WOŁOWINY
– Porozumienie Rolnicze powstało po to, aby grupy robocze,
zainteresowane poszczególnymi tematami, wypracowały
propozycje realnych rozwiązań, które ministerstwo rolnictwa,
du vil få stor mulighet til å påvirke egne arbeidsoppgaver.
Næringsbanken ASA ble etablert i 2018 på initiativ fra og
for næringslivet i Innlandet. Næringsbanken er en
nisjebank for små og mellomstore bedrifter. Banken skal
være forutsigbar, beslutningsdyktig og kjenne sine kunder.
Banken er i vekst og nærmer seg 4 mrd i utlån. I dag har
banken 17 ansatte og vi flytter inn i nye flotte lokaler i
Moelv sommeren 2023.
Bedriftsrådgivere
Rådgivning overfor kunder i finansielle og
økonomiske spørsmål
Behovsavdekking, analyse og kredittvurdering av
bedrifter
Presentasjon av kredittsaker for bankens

● ● ● ● ●

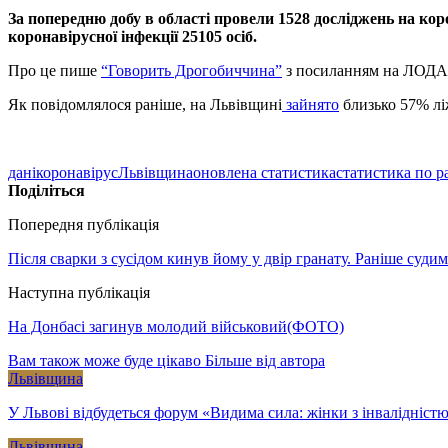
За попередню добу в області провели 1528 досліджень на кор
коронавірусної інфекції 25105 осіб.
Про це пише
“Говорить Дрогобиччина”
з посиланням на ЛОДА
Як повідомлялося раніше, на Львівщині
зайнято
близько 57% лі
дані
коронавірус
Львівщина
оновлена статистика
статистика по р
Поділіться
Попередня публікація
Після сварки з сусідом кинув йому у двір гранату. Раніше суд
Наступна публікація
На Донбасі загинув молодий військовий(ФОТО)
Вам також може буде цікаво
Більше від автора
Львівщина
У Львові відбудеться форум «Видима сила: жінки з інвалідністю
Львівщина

● ● ● ● ●

If a line above holds the word "статистика", copy it.

SOLUTION:
оновлена статистика
статистика по р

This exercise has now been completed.